Whether cell phone driving restrictions and bans actually reduce the number of districted driving related accidents is a question that is widely debated. However, one reason why these efforts seem to have limited effectiveness may be related to challenges with enforcing distracted driving laws. While radar can detect a speeding driver or police may observe an alcohol impaired driver drifting into an adjacent lane, cell phone use may not be as easy to recognize unless the driver makes a serious driving error in the officer's presence or the driver is involved in a collision. Many cell phone users who do a significant amount of text messaging often operate their phone out of sight of passing cars.

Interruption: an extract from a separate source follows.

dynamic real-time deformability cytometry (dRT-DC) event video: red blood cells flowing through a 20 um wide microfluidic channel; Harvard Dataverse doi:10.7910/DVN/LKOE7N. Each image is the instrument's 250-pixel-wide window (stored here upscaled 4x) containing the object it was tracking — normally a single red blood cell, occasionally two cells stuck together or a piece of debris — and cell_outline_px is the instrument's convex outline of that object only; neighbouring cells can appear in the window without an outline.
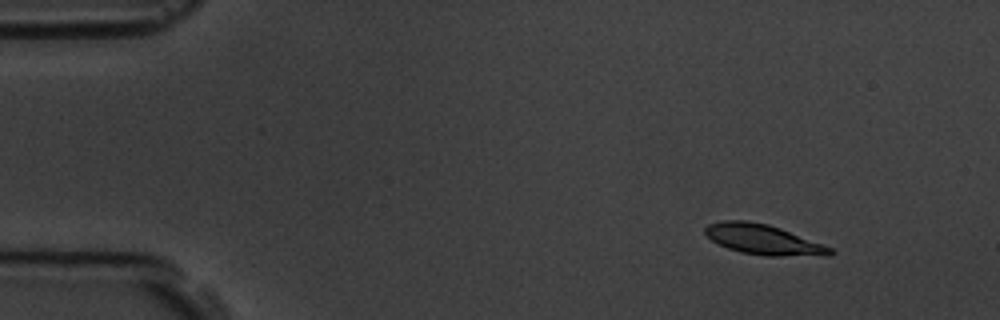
{"species": "common noctule bat (a hibernating species)", "species_latin": "Nyctalus noctula", "temperature_condition": "room temperature", "stored_images_in_passage": 4, "camera_frame_rate_fps": 3000, "um_per_image_px": 0.085, "animal": {"sex": "male", "body_mass_g": 19.5, "forearm_length_mm": 54.6}, "frame": {"image": 1, "passage_image": 1, "time_ms": 0.0, "image_size_px": [1000, 320], "cell_outline_px": [[836, 252], [832, 256], [764, 256], [740, 252], [728, 248], [712, 240], [704, 232], [704, 228], [708, 224], [724, 220], [744, 220], [768, 224], [780, 228], [832, 248]], "centroid_in_image_um": [64.91, 20.37], "position_along_channel_um": 20.1, "area_um2": 21.96}}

Even if the officer does pull over a driver that is violating a cell phone ban, there may be no way to confirm that the phone was being used to talk or text without a subsequent subpoena of cell phone records. While mobile phones may save call logs and text messages, a driver can quickly clear these logs. The bottom line is that without a substantial risk of detection, drivers may conclude that the convenience of using a cell phone outweighs the potential risk of a traffic citation.

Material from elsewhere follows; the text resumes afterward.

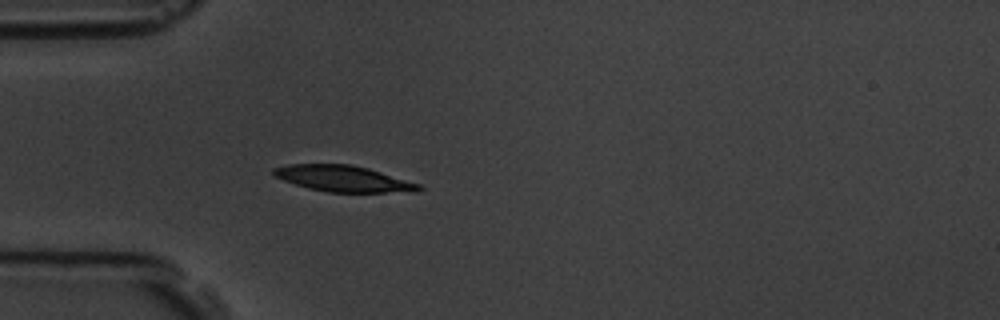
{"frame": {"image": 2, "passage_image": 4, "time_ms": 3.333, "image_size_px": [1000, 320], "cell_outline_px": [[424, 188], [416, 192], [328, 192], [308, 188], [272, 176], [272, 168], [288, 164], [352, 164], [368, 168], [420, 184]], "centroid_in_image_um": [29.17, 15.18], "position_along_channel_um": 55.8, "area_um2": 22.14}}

The relatively mild consequences associated with violation of Georgia's texting and driving ban may also pose a potential explanation as to why bans have fallen short of the goal of making roads safer. DUI is a misdemeanor (or felony under some circumstances) so it results in a criminal record, potential incarceration in county jail or state prison and costs that typically amount to thousands of dollars. By comparison, the penalty for text messaging while driving in Georgia is a paltry $150 fine and a single point on one's driving record. The low risk of receiving a citation combined with the relatively trivial penalties undercut the deterrent impact of laws that ban or restrict cell phone usage.
The challenges in enforcing the law have been confirmed by Georgia law enforcement officials. An officer with the Georgia State Patrol speaking to a reporter from the Atlanta Journal-Constitution (AJC) suggested that the enforcement problem might be getting worse. "We're having the same obstacles we've had since the law came into effect. They're looking for us now because it's against the law, and they don't do it while we're in a car sitting next to them." The AJC article reported that only eleven citations per month have been issued for texting and driving throughout the entire state since the texting ban went into effect.